■ **Prompt A**
Rewrite the rows below from their start through the line containing "കൊടുത്തതിനാൽ", swapping every "Transcribe" for "Copy out" and keeping everything else unchanged, and leave the pictures out.

■ **Supplied passage**
Added by R. Diez 7 months ago

Hi all:

Verilator's warning/error message format does not match that of a C compiler like GCC. Here are some example messages:

%Warning-ASSIGNDLY: /home/blah/blah/adbg_or1k_status_reg.v:184: Unsupported: Ignoring delay on this assignment/primitive.
%Warning-DECLFILENAME: minsoc_tc_top.v:1336: Filename 'minsoc_tc_top' does not match MODULE name: tc_si_to_mt
%Warning-IMPLICIT: lint_top.v:287: Signal definition not found, creating implicitly: wb_rdm_cyc_o
%Error: lint_top.v:54: Pin not found: __pinNumber7

I am developing under emacs, and that means that I cannot click on a warning or error message and jump to the right location in the source code, because emacs does not correctly extract the filename in those messages. This issue is probably not specific to emacs, I'm sure other development environments will have a similar problem.

I know you can adjust some regular expression in emacs in order to decode those lines correctly, but I'm not very skilled at regex hacking. 8-)

This is how GCC's warnings look like:

some-file.cpp:123: warning: blah blah

I guess most tools will be happier with such a message format.

By the way, I have so many Verilog include paths in the Verilator invocation, that it would be ideal if the filenames in those error messages were given as absolute paths.

Regards, R. Diez


Replies (4)

RE: Verilator's error message format does not easily allow for standard tools to jump to the related source code file and line - Added by Wilson Snyder 7 months ago

I hate GCC format as while it's more 'standard' it's both harder to parse, and you can't definitively know what is an error, so I'm going to be stubborn on this, sorry.

Aren't you using verilog-mode? It understands this format out of the box; though if not working you may need to see

http://www.veripool.org/wiki/verilog-mode/Faq#Why-do-the-simulator-errors-not-highlight-or-goto-error-correctly

As for relative vs absolute paths it uses whatever it is given plus the current directory; chdir to an empty directory and use -I{full-path} and all names will be absolute.

RE: Verilator's error message format does not easily allow for standard tools to jump to the related source code file and line - Added by R. Diez 7 months ago

Is there another error message format which you do not hate and which works with the standard emacs rules?

Why is it an issue that GCC's format is harder to parse or recognise? emacs is the one doing the parsing. Is Verilator's perl wrapper parsing the messages? If so, it could spit them out with GCC's format for the next tool in the chain.

■ **Prompt B**
Answer these questions from the Verilator thread above.
(i) Which editor does R. Diez say he develops under?
(ii) Which mode does Wilson Snyder say understands the message format out of the box?
(iii) What does Wilson Snyder say to do so that all names will be absolute?

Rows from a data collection
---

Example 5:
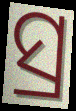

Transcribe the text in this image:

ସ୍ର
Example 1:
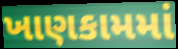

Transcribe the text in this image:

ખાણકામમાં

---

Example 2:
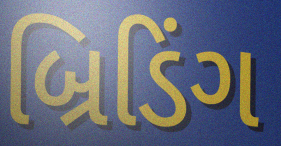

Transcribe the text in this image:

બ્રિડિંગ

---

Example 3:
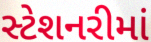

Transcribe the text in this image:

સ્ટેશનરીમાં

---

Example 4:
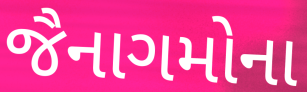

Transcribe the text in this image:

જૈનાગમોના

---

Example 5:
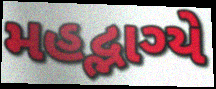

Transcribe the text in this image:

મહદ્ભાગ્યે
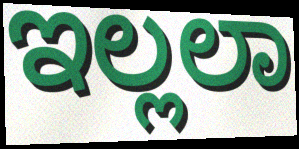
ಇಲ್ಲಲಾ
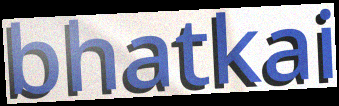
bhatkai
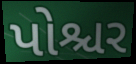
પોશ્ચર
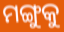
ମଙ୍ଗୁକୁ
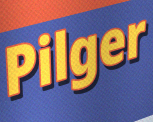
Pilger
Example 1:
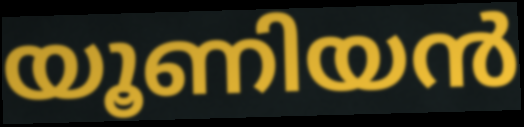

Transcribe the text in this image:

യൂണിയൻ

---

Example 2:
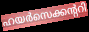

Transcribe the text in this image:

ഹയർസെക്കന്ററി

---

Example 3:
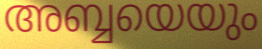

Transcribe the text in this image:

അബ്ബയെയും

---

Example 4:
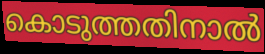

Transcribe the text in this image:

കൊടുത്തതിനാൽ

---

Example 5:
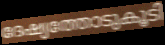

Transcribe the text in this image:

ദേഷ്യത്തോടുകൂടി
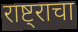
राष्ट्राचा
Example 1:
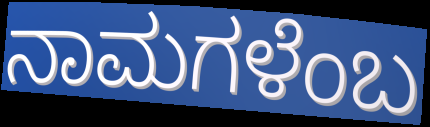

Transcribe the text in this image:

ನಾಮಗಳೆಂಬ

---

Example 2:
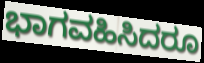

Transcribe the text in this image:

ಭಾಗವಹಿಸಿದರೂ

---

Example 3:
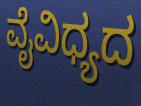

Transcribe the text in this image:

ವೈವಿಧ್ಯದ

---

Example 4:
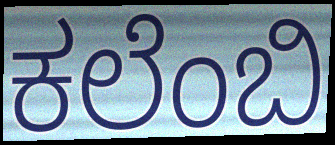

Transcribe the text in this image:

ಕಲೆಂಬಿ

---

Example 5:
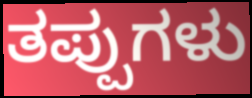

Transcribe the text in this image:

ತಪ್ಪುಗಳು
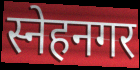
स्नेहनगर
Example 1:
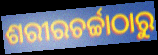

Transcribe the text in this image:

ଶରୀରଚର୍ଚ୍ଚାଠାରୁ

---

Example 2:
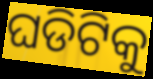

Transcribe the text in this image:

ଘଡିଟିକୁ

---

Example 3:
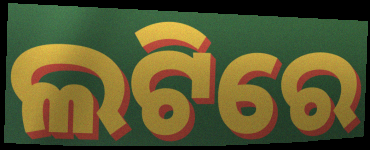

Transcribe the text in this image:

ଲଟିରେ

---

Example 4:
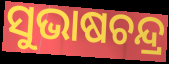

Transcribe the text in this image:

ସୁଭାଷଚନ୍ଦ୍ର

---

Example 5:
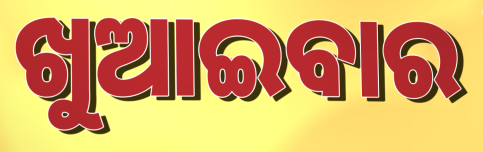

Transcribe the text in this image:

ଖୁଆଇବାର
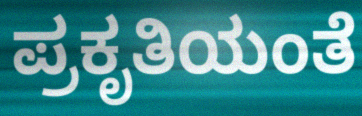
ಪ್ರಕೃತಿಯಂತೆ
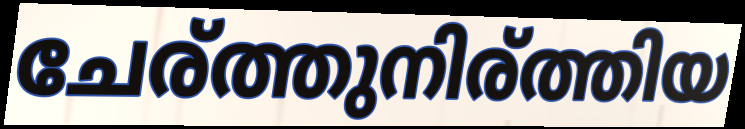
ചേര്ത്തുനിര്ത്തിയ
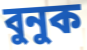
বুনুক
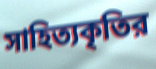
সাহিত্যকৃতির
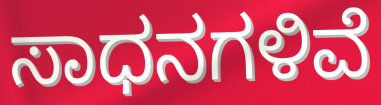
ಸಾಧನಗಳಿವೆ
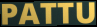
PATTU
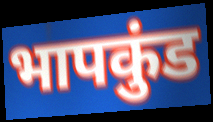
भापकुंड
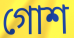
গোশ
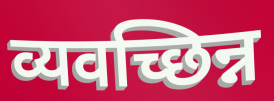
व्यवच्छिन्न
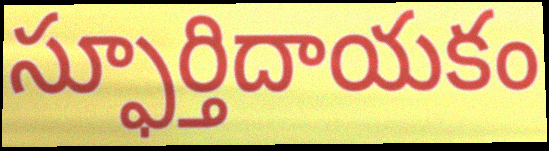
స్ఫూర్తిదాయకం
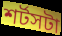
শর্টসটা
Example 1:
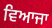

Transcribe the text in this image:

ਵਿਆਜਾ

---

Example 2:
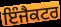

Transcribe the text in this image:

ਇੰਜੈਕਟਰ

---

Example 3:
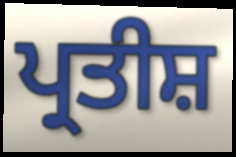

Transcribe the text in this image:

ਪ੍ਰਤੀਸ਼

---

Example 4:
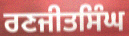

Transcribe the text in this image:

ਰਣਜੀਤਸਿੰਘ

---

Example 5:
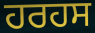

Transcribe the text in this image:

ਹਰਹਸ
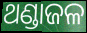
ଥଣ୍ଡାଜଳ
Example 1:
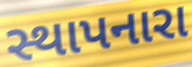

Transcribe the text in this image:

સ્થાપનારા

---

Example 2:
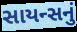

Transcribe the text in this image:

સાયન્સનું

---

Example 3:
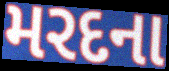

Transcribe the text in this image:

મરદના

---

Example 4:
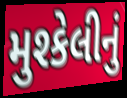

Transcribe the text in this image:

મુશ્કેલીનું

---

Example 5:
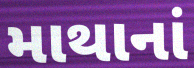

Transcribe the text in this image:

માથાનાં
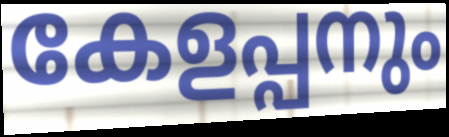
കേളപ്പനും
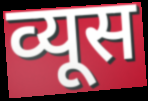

■ **Reply A**
---

Example 5:

Copy out the text in this image:

ସ୍ର
Example 1:

Copy out the text in this image:

ખાણકામમાં

---

Example 2:

Copy out the text in this image:

બ્રિડિંગ

---

Example 3:

Copy out the text in this image:

સ્ટેશનરીમાં

---

Example 4:

Copy out the text in this image:

જૈનાગમોના

---

Example 5:

Copy out the text in this image:

મહદ્ભાગ્યે
ಇಲ್ಲಲಾ
bhatkai
પોશ્ચર
ମଙ୍ଗୁକୁ
Pilger
Example 1:

Copy out the text in this image:

യൂണിയൻ

---

Example 2:

Copy out the text in this image:

ഹയർസെക്കന്ററി

---

Example 3:

Copy out the text in this image:

അബ്ബയെയും

---

Example 4:

Copy out the text in this image:

കൊടുത്തതിനാൽ

■ **Reply B**
(i) Emacs.
(ii) Verilog-mode.
(iii) Chdir to an empty directory and use -I{full-path}.